We are planning a garage sale for Friday and Saturday. If you’re into that sort of thing, come on over and clean us out. This should be a decent sale. Along with us, Jenny’s parents and sister and some of our friends are selling furniture, light fixtures, clothes, baby stuff, and other assorted things.
Some people love garage sales. Others hate them. I have mixed emotions:
LIKE:
- Reduce/reuse/recycle. Instead of tossing an unwanted item into a landfill, you can let someone else use it for another few months or even years. Stuff stays out of the landfill for a while longer, and the buyer doesn’t need to buy a new item (yet). Very green. You might as well plant a tree outside your garage and give it a hug. Maybe we could sell some this weekend.
- As a seller, instead of throwing something away for free, you can obviously get money instead. You won’t get rich, but small money > no money.
- As a buyer, you can get stuff you need or want for MUCH cheaper. Garage sales are great for kids’ stuff such as toys and clothes that have a high turnover rate.
- They are a great motivator for you and your people to declutter their homes. Just tell your people you’re hosting a garage sale, and they’ll get busy digging up stuff. Some of them don’t even want the proceeds; they’re just happy to get rid of their stuff.
DISLIKE:
- Garage salers, if that’s the correct term, often expect to negotiate. Some LOVE and DEMAND to negotiate, even if you’ve already tagged an item with an extremely low price. Jenny’s mom is a pro. That’s why I’m glad she’s coming over to help run the sale. She will make sure we don’t get hosed. I HATE negotiating and have volunteered to
hidewatch the boys instead. - For reasons I fail to understand, many cities require you to get a permit for the garage sale. Seriously?

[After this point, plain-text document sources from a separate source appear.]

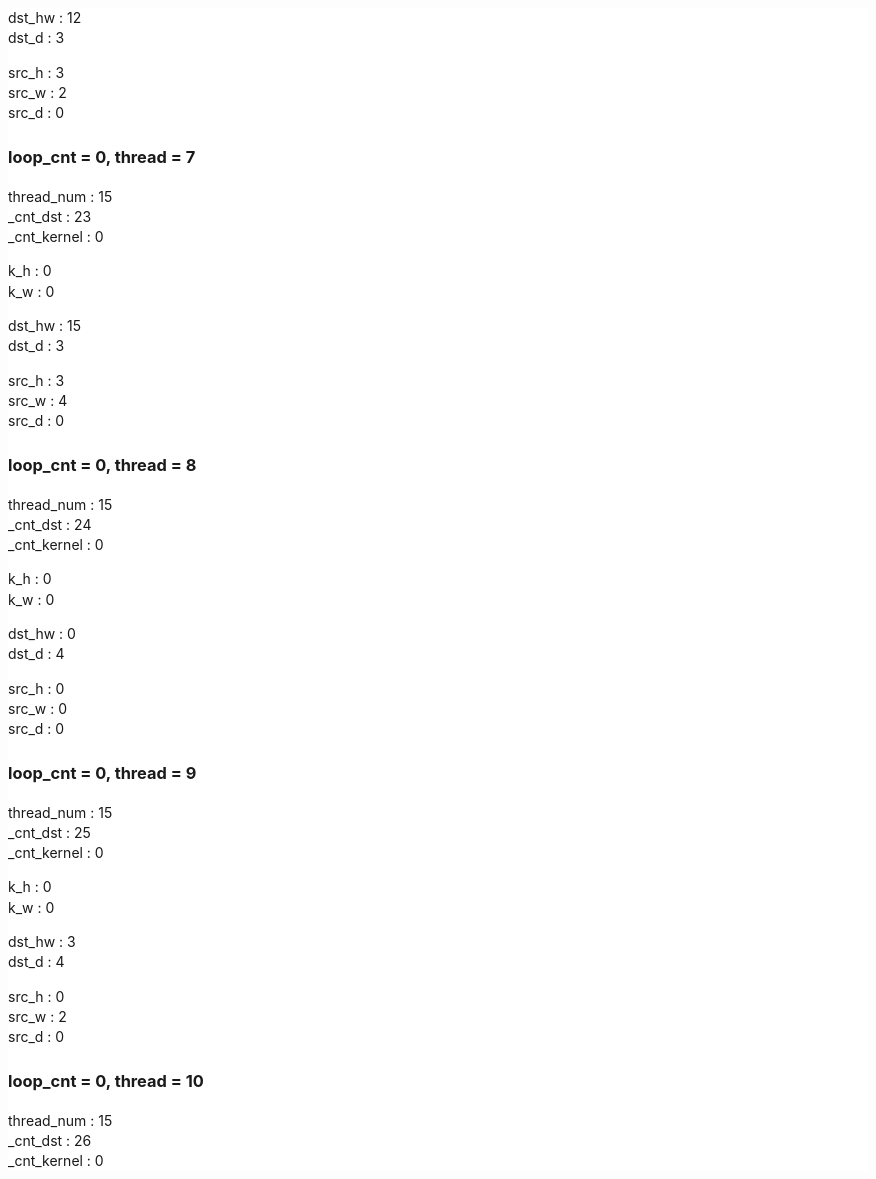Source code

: dst_hw : 12  
dst_d : 3  

src_h : 3  
src_w : 2  
src_d : 0  
### loop_cnt = 0, thread = 7  

thread_num : 15  
_cnt_dst : 23  
_cnt_kernel : 0  

k_h : 0  
k_w : 0  

dst_hw : 15  
dst_d : 3  

src_h : 3  
src_w : 4  
src_d : 0  
### loop_cnt = 0, thread = 8  

thread_num : 15  
_cnt_dst : 24  
_cnt_kernel : 0  

k_h : 0  
k_w : 0  

dst_hw : 0  
dst_d : 4  

src_h : 0  
src_w : 0  
src_d : 0  
### loop_cnt = 0, thread = 9  

thread_num : 15  
_cnt_dst : 25  
_cnt_kernel : 0  

k_h : 0  
k_w : 0  

dst_hw : 3  
dst_d : 4  

src_h : 0  
src_w : 2  
src_d : 0  
### loop_cnt = 0, thread = 10  

thread_num : 15  
_cnt_dst : 26  
_cnt_kernel : 0  

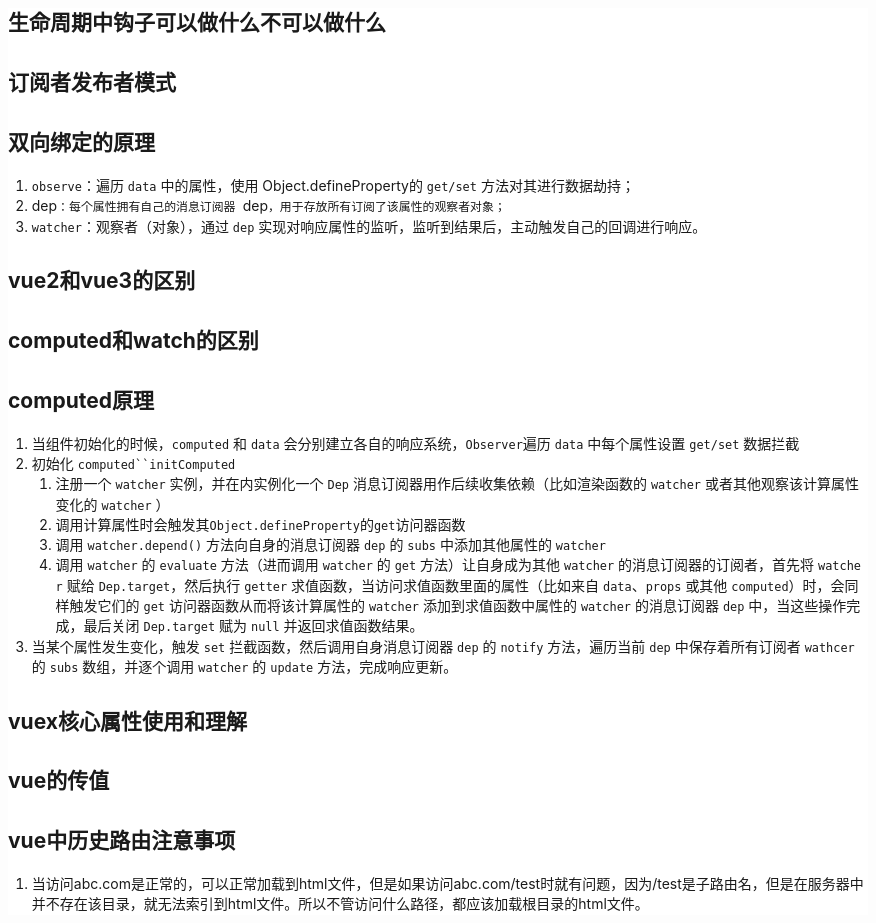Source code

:


## 生命周期中钩子可以做什么不可以做什么



## 订阅者发布者模式



## 双向绑定的原理

1. `observe`：遍历 `data` 中的属性，使用 Object.defineProperty的 `get/set` 方法对其进行数据劫持；
2. dep`：每个属性拥有自己的消息订阅器 `dep`，用于存放所有订阅了该属性的观察者对象；`
3. `watcher`：观察者（对象），通过 `dep` 实现对响应属性的监听，监听到结果后，主动触发自己的回调进行响应。



## vue2和vue3的区别



## computed和watch的区别



## computed原理

1. 当组件初始化的时候，`computed` 和 `data` 会分别建立各自的响应系统，`Observer`遍历 `data` 中每个属性设置 `get/set` 数据拦截
2. 初始化 `computed``initComputed`
   1. 注册一个 `watcher` 实例，并在内实例化一个 `Dep` 消息订阅器用作后续收集依赖（比如渲染函数的 `watcher` 或者其他观察该计算属性变化的 `watcher` ）
   2. 调用计算属性时会触发其`Object.defineProperty`的`get`访问器函数
   3. 调用 `watcher.depend()` 方法向自身的消息订阅器 `dep` 的 `subs` 中添加其他属性的 `watcher`
   4. 调用 `watcher` 的 `evaluate` 方法（进而调用 `watcher` 的 `get` 方法）让自身成为其他 `watcher` 的消息订阅器的订阅者，首先将 `watcher` 赋给 `Dep.target`，然后执行 `getter` 求值函数，当访问求值函数里面的属性（比如来自 `data`、`props` 或其他 `computed`）时，会同样触发它们的 `get` 访问器函数从而将该计算属性的 `watcher` 添加到求值函数中属性的 `watcher` 的消息订阅器 `dep` 中，当这些操作完成，最后关闭 `Dep.target` 赋为 `null` 并返回求值函数结果。
3. 当某个属性发生变化，触发 `set` 拦截函数，然后调用自身消息订阅器 `dep` 的 `notify` 方法，遍历当前 `dep` 中保存着所有订阅者 `wathcer` 的 `subs` 数组，并逐个调用 `watcher` 的  `update` 方法，完成响应更新。



## vuex核心属性使用和理解



## vue的传值



## vue中历史路由注意事项

1. 当访问abc.com是正常的，可以正常加载到html文件，但是如果访问abc.com/test时就有问题，因为/test是子路由名，但是在服务器中并不存在该目录，就无法索引到html文件。所以不管访问什么路径，都应该加载根目录的html文件。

- As a buyer, you never know what you’re going to find. Advertised items might be gone by the time you arrive. The sale might offer nothing but thirty-year-old yellow vases and dusty eight-tracks. When I buy something, I research it nonstop for three years and then buy the EXACT thing I want, generally online. However, for the hardcore garage salers, the unknown-ness is part of the fun, transforming the trip from a mundane excursion into a treasure hunt. You never know when that beaten-up table you buy for $10 might be a 1780 Federalist end table worth tens of thousands.
Bottom line: come to our house Friday or Saturday with a wad of cash and a trailer. We might have a treasure that you never knew you needed!